┌────────

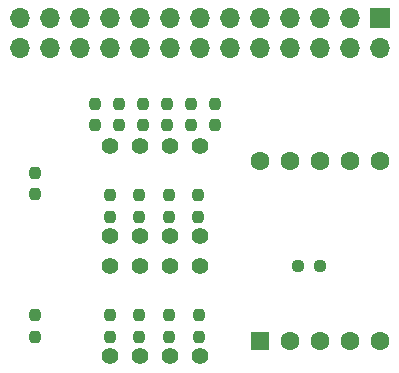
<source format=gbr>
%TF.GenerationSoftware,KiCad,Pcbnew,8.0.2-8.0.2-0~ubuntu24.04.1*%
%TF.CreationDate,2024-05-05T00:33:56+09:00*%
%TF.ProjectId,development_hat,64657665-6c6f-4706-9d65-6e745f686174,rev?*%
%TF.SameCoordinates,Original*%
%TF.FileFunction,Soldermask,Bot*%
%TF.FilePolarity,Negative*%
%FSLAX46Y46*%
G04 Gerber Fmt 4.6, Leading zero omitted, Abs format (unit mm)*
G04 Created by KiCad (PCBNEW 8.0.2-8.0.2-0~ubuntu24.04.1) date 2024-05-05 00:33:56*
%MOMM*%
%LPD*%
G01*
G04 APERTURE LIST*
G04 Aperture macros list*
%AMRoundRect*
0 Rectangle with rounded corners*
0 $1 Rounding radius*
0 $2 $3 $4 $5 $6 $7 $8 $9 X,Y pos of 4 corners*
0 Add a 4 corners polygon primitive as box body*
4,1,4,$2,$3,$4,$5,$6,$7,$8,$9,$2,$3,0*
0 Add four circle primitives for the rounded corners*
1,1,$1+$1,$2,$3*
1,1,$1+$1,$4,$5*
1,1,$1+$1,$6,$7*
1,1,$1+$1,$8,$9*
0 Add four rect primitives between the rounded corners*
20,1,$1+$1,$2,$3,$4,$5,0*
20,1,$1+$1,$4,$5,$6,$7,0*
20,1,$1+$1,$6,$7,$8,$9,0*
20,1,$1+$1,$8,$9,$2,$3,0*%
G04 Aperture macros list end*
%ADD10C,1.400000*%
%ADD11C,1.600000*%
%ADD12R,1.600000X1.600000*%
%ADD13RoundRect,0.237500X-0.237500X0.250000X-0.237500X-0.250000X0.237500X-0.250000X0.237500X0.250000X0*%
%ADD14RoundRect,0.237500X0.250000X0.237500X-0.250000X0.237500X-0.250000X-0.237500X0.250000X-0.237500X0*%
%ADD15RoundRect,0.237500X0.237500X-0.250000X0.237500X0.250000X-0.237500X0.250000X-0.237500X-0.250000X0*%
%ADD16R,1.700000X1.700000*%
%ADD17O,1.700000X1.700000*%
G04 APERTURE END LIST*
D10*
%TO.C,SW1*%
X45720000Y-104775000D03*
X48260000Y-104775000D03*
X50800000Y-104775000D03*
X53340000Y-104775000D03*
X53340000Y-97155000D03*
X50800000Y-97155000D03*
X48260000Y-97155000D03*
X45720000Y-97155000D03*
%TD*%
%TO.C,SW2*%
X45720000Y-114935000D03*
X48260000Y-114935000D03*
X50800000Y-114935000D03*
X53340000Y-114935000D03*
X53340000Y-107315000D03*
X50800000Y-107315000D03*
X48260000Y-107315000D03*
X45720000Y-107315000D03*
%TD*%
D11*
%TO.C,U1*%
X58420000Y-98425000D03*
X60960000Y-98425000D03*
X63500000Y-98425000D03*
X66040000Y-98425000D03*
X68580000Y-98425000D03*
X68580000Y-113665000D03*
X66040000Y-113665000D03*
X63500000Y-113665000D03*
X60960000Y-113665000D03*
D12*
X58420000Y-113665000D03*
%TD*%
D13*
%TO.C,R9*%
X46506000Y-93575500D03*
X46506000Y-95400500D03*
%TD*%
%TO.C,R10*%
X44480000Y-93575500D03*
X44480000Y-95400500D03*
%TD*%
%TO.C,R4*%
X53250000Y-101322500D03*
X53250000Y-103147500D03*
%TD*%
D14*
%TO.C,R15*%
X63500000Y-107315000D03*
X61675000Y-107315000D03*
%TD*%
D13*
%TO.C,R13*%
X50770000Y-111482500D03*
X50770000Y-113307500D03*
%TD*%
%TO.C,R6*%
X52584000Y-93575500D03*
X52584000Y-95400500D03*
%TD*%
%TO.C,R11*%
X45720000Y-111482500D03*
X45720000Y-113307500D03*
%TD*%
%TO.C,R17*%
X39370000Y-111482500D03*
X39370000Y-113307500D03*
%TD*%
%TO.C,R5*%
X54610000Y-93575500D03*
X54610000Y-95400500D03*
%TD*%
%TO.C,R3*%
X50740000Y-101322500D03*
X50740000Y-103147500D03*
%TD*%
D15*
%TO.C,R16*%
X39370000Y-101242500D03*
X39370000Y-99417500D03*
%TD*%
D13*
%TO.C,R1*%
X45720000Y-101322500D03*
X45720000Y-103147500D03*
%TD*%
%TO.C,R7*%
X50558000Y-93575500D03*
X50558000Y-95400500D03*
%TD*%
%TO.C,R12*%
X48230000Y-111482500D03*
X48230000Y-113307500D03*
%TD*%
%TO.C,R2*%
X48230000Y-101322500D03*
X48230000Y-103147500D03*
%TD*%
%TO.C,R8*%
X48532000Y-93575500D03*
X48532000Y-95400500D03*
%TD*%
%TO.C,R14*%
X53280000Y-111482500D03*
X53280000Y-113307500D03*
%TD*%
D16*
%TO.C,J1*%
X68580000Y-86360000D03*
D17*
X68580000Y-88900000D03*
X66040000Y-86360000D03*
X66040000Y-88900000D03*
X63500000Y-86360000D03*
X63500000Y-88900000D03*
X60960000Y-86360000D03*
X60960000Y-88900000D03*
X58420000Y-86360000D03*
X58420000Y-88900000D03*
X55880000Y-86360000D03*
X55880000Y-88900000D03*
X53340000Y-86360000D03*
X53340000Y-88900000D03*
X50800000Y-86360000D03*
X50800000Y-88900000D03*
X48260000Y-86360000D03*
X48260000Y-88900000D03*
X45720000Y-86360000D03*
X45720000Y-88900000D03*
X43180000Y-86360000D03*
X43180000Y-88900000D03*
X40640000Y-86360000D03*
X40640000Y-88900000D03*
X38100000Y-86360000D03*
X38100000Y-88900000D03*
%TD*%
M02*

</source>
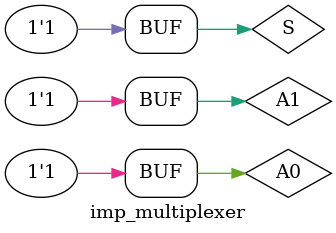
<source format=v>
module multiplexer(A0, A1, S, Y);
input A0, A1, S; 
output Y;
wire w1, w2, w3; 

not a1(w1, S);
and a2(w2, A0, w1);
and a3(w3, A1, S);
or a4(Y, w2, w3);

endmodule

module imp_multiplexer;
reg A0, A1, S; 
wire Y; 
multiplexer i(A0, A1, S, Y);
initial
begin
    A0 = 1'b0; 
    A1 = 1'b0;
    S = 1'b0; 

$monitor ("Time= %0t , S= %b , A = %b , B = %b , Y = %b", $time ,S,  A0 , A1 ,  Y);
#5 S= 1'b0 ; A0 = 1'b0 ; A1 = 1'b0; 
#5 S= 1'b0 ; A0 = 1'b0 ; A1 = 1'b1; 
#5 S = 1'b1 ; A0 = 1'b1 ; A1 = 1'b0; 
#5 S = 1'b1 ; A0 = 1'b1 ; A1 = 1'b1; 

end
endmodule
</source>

└────────

## EXERCISE DESCRIPTION
Nothing but a number is asked for: how many lines of the records contain the word "primitives"?

## EXERCISE SOLUTION
2